__Task instructions__.
Please return each line in the listing below that contains the word "reads".
— begin —
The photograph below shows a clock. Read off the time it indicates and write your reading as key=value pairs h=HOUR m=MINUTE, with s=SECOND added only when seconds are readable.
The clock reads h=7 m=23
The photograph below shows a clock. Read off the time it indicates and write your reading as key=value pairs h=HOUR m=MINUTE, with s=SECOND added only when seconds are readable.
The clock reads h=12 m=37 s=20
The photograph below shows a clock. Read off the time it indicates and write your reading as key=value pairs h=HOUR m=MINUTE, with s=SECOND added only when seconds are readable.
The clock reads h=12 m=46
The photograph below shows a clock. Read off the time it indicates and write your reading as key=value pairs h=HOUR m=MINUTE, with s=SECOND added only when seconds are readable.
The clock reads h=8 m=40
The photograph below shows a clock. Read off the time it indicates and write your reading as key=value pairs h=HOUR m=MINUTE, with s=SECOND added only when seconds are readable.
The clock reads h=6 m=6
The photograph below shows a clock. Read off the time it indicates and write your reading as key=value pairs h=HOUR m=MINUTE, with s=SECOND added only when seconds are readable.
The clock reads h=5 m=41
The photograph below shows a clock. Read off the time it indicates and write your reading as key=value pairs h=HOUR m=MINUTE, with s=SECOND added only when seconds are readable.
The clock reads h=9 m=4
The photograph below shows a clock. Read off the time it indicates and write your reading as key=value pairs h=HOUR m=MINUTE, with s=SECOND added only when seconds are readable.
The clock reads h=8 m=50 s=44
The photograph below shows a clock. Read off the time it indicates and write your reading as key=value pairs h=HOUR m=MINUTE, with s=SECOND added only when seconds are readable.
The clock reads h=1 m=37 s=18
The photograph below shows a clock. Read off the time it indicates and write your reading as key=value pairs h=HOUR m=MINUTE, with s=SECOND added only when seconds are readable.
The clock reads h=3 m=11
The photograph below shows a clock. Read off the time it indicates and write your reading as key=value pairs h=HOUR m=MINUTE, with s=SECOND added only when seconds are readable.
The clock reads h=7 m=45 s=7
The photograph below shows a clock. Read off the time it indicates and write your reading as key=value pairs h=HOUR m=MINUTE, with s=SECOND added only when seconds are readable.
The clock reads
— end —
__Final result__.
The clock reads h=7 m=23
The clock reads h=12 m=37 s=20
The clock reads h=12 m=46
The clock reads h=8 m=40
The clock reads h=6 m=6
The clock reads h=5 m=41
The clock reads h=9 m=4
The clock reads h=8 m=50 s=44
The clock reads h=1 m=37 s=18
The clock reads h=3 m=11
The clock reads h=7 m=45 s=7
The clock reads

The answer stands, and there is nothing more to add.